University celebrates the humanities
Events include Global Film Festival, On Being Human panel
Celebration of the humanities is in full force at the University with Humanities Week 2014. Events began last Saturday and will run until Friday night.
Humanities Week is a staple in the University community — a joyous, student-led festivity, according to English Prof. Michael Levenson, director of the Institute of Humanities and Global Culture at the University. Events include Emergency Poetry, the On Being Human student speaker series, a Global Film Festival and many philosophical, literary, historical and photographic discussions.
“It’s both a carnival and a sign of our conviction,” Levenson said. “That’s the slogan I’m running around with. And that means that we’re totally earnest and serious about the humanities, but we also know that we can pursue that earnestness with both pleasure and joy.”
The week is not just for English majors, philosophy majors and others whose studies at the University center around departments in the humanities, Levenson said, noting the benefits venturing into the world of humanities can extend to those earning Commerce, Engineering and other vocational training degrees.
“I would say that every student — be it Medicine, Commerce, Law — does need what we have to offer just as we need what they have to offer,” he said. “No one should go out there into the world of commerce without feeling that they can come back with a sense of the past so they don’t repeat it and [having the ability] to interpret so that they don’t become passive in the face of a complex world.”
Levenson said the skills obtained from studying the humanities, such as critical thinking and discussion, are not only effective, but also are of the utmost importance in whatever professional field one pursues.

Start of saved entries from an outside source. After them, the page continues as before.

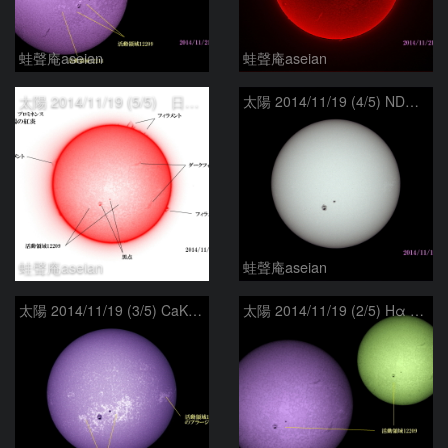
蛙聲庵aseian
蛙聲庵aseian
太陽 2014/11/19 (5/5) 日の丸 戻ってきた活動領域 2014年10月肉眼黒点
太陽 2014/11/19 (4/5) ND 戻ってきた活動領域
蛙聲庵aseian
蛙聲庵aseian
太陽 2014/11/19 (3/5) CaK 戻ってきた活動領域
太陽 2014/11/19 (2/5) Hα BとG 戻ってきた活動領域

He notes that many schools in China are now insisting students take on liberal arts studies, fearing vocational training itself is too limited.
“I always find that students who come to us from engineering, commerce or any science and technical field, they see how much can be gained from gathering together and exchanging opinions openly without retreating to orthodox opinion or received views,” he said.
While many events of last year’s Humanities Week have been removed or rebooted as different enterprises, one of the events which has remained unmodified is the Global Film Festival, Levenson said. The Festival runs until Thursday evening.
“This week there are films from around the world … that just enlarge what we see and how we feel,” he said. “They give us new scenes to witness and new styles and forms of feeling.”